Objective 1
In the dating story below, why did the writer keep going back to the bartender's bar after he dropped out of touch?
━━━━━ Excerpt ━━━━━
As expected, he fell off the face of the earth. It annoyed me, but I figured it was probably for the best. I didn’t figure that to a degree that stopped me from going to his bar a couple more times, though (when I was fairly certain he’d be working), looking hot and acting like I didn’t care. In hopes, of course, that he would see D) The error of his ways and E) That I still existed as a human person. (*Cue the GD sad trombone.*) One of those nights, the friend I’d asked to meet me was running late, so I sat at his bar. We had a lovely little conversation that convinced me we should be dating. Later, not too intoxicated, really, I texted him what was probably THE MOST OBNOXIOUS message I have ever sent to a guy. It was the length of the entire screen and written in a steam-of-consciousness style one might call, “The Meth Bender.” But I was a bit tipsy and utterly convinced it was irreverent, funny, a smidge sexy, and basically perfect. Was there a response? Of course not.

I ended up in his bar a week or so later, and once again, sat down where he could serve me. I decided I was going to make one last communication effort, and that his response would tell me all I needed to know.

Me: Hi, Bartender. (*completely cool, normal-person smile*)

Bartender: Hey! How are you? (*does not acknowledge the text*)

Me: I’m awesome, thanks! (*does not acknowledge the not acknowledging of the text*) Things are super good. (*lying*) I’ll have an (overly pretentious artisanal drink). (*second completely cool, normal-person smile*)

(-a few minutes pass-)

Me: Hey, Bartender, so… sorry for that, um, pretty crazy text the other night. (*gauging his reaction; seeing he is not going to fall in love with me*)

Bartender: (*smiling*) What text?

Me: Ha ha ha. Yeah… I was preeeeetyyy drunk.

Bartender: I figured.

And… SCENE.

As ever, my dating life was teaching me a lesson. Or it was trying to. It was trying to teach me to respect the signals being given, and not pursue every dating avenue I’ve felt could have potential to the point of embarrassment. By the time Bartender and I had that non-discussion about the text, my self-worth as a dater was pretty damned low, and I knew I was forcing the issue far beyond the point I ever should have.

But that’s sometimes the trouble with looking for lasting love. (Yes I said “looking.” I’M LOOKING, UNIVERSE. GO AHEAD AND JUST SEND ME THE CERTIFIED LETTER TELLING ME I’LL DIE ALONE, SHIVERING IN MY FUR COAT AND CLENCHING A VIRGINIA SLIM BETWEEN MY GREY TEETH.) Sometimes when you’re looking, it’s easy to look right past your better judgement and try to manipulate situations into becoming what you want them to be, rather than just accepting them for the non-starters or poor fits or turds that will not be polished that they are. Lesson learned.

OMG, totes JKs!!! Totes JKs.

xx!
━━━━━ Material to process ━━━━━
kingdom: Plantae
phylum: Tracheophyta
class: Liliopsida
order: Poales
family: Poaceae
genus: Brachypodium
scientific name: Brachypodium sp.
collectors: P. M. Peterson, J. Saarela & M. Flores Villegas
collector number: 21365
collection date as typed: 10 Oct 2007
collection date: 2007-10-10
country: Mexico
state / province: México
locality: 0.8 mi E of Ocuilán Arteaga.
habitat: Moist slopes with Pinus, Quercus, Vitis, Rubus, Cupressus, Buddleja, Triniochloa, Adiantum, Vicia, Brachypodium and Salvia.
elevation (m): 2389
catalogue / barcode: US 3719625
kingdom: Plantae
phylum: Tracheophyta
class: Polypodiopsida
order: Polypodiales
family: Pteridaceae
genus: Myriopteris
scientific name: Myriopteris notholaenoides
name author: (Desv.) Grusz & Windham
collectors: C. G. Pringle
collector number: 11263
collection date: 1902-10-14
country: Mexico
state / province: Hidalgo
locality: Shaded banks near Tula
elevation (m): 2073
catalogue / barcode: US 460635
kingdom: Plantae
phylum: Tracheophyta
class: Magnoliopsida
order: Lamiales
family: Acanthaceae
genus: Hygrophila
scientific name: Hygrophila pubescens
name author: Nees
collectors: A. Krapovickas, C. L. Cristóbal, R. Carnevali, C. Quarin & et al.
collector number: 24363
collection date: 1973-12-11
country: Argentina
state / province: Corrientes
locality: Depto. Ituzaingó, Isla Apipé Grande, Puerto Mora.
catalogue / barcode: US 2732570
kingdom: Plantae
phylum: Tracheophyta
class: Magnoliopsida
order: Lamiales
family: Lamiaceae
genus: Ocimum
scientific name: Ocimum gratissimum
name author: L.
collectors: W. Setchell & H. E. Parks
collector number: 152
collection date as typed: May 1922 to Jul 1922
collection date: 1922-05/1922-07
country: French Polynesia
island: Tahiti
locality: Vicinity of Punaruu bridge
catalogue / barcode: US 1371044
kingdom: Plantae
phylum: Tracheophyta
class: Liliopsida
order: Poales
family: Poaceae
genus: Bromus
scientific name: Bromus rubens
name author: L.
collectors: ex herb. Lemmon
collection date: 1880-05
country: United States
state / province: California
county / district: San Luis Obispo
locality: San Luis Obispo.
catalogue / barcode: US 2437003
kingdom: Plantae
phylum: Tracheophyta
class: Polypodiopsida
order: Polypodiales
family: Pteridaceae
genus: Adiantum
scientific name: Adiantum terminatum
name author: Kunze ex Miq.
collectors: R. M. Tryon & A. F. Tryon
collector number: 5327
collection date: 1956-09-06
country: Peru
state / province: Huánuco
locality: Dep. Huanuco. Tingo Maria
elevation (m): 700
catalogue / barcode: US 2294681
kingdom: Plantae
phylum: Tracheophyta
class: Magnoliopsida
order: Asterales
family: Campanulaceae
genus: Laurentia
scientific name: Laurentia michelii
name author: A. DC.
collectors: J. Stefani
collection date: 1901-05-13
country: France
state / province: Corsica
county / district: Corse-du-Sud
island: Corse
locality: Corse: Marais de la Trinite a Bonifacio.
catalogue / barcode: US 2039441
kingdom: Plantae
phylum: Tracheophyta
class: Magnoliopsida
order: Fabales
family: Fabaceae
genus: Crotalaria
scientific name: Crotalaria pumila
━━━━━
Objective 2
Substitute "date collected" for "collection date" in the stretch of the records from the line containing "genus: Adiantum" through the end of the records. Leave everything else unchanged and give only those lines.

Written answer 1
The writer hoped he would see the error of his ways and notice that the writer still existed as a human person.

Written answer 2
genus: Adiantum
scientific name: Adiantum terminatum
name author: Kunze ex Miq.
collectors: R. M. Tryon & A. F. Tryon
collector number: 5327
date collected: 1956-09-06
country: Peru
state / province: Huánuco
locality: Dep. Huanuco. Tingo Maria
elevation (m): 700
catalogue / barcode: US 2294681
kingdom: Plantae
phylum: Tracheophyta
class: Magnoliopsida
order: Asterales
family: Campanulaceae
genus: Laurentia
scientific name: Laurentia michelii
name author: A. DC.
collectors: J. Stefani
date collected: 1901-05-13
country: France
state / province: Corsica
county / district: Corse-du-Sud
island: Corse
locality: Corse: Marais de la Trinite a Bonifacio.
catalogue / barcode: US 2039441
kingdom: Plantae
phylum: Tracheophyta
class: Magnoliopsida
order: Fabales
family: Fabaceae
genus: Crotalaria
scientific name: Crotalaria pumila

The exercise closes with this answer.